Cuba has acceptable cellphone service, but you can’t link to the Internet on a portable device and WiFi is hard to find. You have to buy a government Internet card that gives you an hour of service for about $5. People collect in the street outside hotel lobbies and bars to pick up a WiFi signal and tap in.
On Friday night young people in their club wear collected on the sidewalk outside the Il Pina del Plata bar with the glow of their cellphones lighting their faces beneath the neon. While government controls the Internet, Cubans evidently know how to download an app called “Jailbreak,” which liberates their iPhones from the paternal capitalistic programming of Apple Corp.

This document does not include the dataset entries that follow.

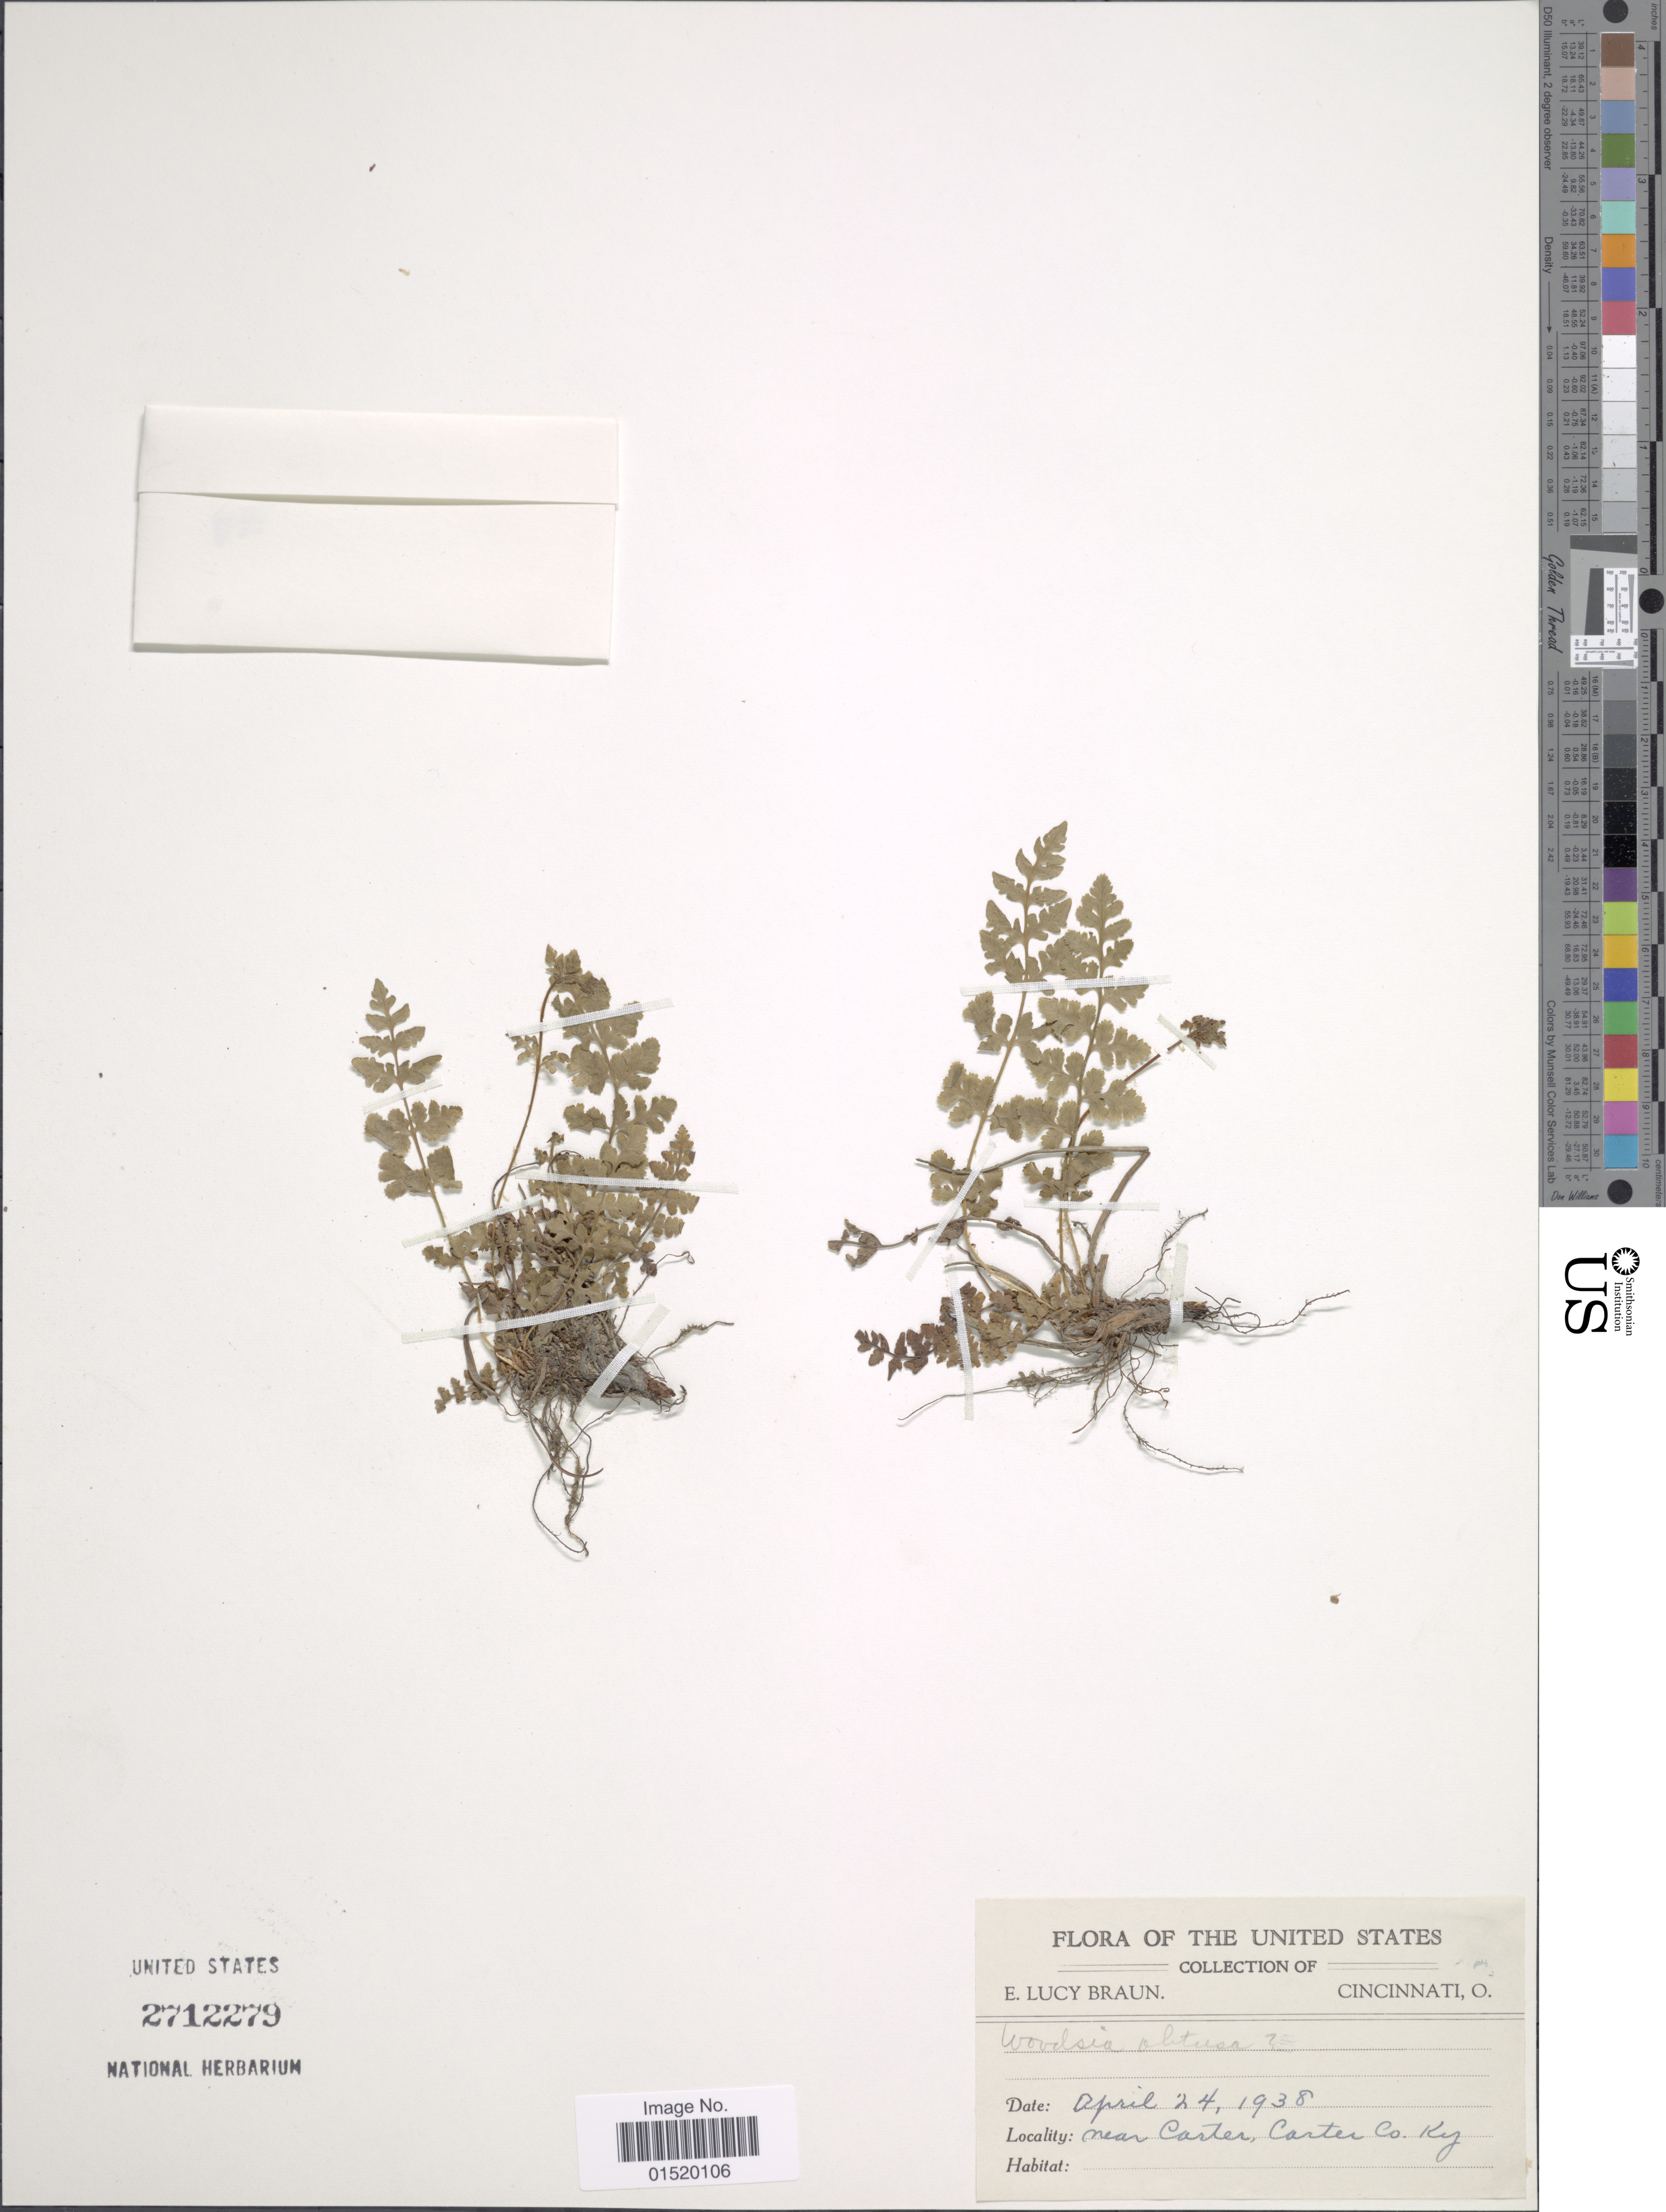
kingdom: Plantae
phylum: Tracheophyta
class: Polypodiopsida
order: Polypodiales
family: Woodsiaceae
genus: Woodsia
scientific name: Woodsia obtusa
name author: (Spreng.) Torr.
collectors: E. L. Braun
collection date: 1938-04-24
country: United States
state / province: Kentucky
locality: Near Carter, Carter Co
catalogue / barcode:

Just down the street is the Floridita Bar, one of the many shrines to Ernest Hemingway. People pose with a bust of Hemingway at the end of the bar, and with a Hemingway lookalike. The hotel where Hemingway once lived. The Ambos Mundos, is decorated with walls full of Hemingway photographs. A giant framed Hemingway signature hangs in the lobby.
At night our group was schedule to have a meeting with a small chapter of the Committee to Defend the Revolution to hear a short lecture about political affairs in Cuba. They called to cancel as we were finishing dinner so we retired to the La Bodeguita del Medio where Hemingway drank his favorite Mojitos.